Exercises
1. Translate this sentence from the Crawlee export page into Spanish: "In this guide, we'll explore various methods to export your Crawlee data to CSV and Excel formats, covering both JavaScript and Python implementations."
2. Summarize the Crawlee export page in two sentences.
3. Proceed with the Crawlee export page from the point where it stops.

Can I Export Crawlee Data to CSV or Excel?
Yes, Crawlee provides built-in support for exporting scraped data to multiple formats, including CSV, Excel, JSON, and more. The framework makes it straightforward to save your scraped data in structured formats that are easy to analyze, share, and integrate with other tools.
In this guide, we'll explore various methods to export your Crawlee data to CSV and Excel formats, covering both JavaScript and Python implementations.
Using Crawlee's Built-in Dataset Export
Crawlee's Dataset
class provides a exportToCSV()
method that makes exporting data incredibly simple. Here's how to use it:
JavaScript/TypeScript Example
import { CheerioCrawler, Dataset } from 'crawlee';
const crawler = new CheerioCrawler({
async requestHandler({ request, $, enqueueLinks }) {
const title = $('title').text();
const heading = $('h1').text();
const description = $('meta[name="description"]').attr('content');
// Push data to the default dataset
await Dataset.pushData({
url: request.url,
title,
heading,
description,
scrapedAt: new Date().toISOString(),
});
},
});
await crawler.run(['https://example.com']);
// Export to CSV
const dataset = await Dataset.open();
await dataset.exportToCSV('output');
This will create a file named output.csv
in your storage directory with all the scraped data.

Dataset rows:
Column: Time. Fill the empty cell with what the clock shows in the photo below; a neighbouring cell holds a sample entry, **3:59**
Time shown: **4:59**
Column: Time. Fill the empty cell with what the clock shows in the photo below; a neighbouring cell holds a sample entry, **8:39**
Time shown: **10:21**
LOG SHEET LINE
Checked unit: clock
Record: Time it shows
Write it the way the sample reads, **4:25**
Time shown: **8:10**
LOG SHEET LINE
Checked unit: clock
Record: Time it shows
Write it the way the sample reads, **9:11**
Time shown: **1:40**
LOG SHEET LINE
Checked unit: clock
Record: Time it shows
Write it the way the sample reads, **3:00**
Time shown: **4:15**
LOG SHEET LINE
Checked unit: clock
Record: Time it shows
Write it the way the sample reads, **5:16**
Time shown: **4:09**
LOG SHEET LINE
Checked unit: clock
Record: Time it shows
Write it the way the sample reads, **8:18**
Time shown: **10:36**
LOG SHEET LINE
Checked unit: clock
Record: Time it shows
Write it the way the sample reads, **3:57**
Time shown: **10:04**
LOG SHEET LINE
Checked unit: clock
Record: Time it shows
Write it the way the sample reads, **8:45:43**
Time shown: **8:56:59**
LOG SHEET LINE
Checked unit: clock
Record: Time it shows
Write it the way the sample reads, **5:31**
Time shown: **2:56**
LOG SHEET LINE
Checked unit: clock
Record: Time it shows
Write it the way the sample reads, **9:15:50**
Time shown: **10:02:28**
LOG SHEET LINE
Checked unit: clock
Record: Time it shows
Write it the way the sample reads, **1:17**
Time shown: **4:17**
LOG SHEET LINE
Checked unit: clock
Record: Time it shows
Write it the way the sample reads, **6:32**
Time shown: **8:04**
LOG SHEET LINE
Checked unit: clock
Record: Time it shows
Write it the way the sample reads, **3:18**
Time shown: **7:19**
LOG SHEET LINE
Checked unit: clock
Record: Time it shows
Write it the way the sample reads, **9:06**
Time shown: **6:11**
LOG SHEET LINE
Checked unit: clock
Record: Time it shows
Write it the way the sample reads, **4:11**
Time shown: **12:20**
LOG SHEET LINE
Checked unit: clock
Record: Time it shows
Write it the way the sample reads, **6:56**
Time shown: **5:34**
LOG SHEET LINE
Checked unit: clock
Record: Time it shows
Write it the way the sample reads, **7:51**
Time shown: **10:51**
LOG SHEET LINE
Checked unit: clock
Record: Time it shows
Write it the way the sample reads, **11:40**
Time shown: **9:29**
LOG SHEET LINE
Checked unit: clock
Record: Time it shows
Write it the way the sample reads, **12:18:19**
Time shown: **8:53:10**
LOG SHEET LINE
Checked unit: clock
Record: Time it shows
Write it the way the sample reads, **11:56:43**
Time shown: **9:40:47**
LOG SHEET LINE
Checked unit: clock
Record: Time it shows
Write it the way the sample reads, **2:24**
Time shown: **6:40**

Answers
1. En esta guía, exploraremos varios métodos para exportar tus datos de Crawlee a los formatos CSV y Excel, abarcando implementaciones tanto en JavaScript como en Python.

2. Crawlee has built-in support for exporting scraped data to formats such as CSV, Excel and JSON, and its Dataset class offers an exportToCSV() method for this. The JavaScript example pushes each page's URL, title, heading, description and scrape time to the default dataset, then opens the dataset and exports it as output.csv in the storage directory.

3.
Python Example
from crawlee.playwright_crawler import PlaywrightCrawler, PlaywrightCrawlingContext
from crawlee.storages import Dataset
async def main():
crawler = PlaywrightCrawler()
@crawler.router.default_handler
async def request_handler(context: PlaywrightCrawlingContext) -> None:
page = context.page
# Extract data
title = await page.title()
heading = await page.locator('h1').text_content()
# Push to dataset
await context.push_data({
'url': context.request.url,
'title': title,
'heading': heading,
'scraped_at': datetime.now().isoformat(),
})
await crawler.run(['https://example.com'])
# Export to CSV
dataset = await Dataset.open()
await dataset.export_to_csv('output')
if __name__ == '__main__':
asyncio.run(main())
Exporting to Excel Format
While Crawlee doesn't have built-in Excel export functionality, you can easily convert your scraped data to Excel format using popular libraries.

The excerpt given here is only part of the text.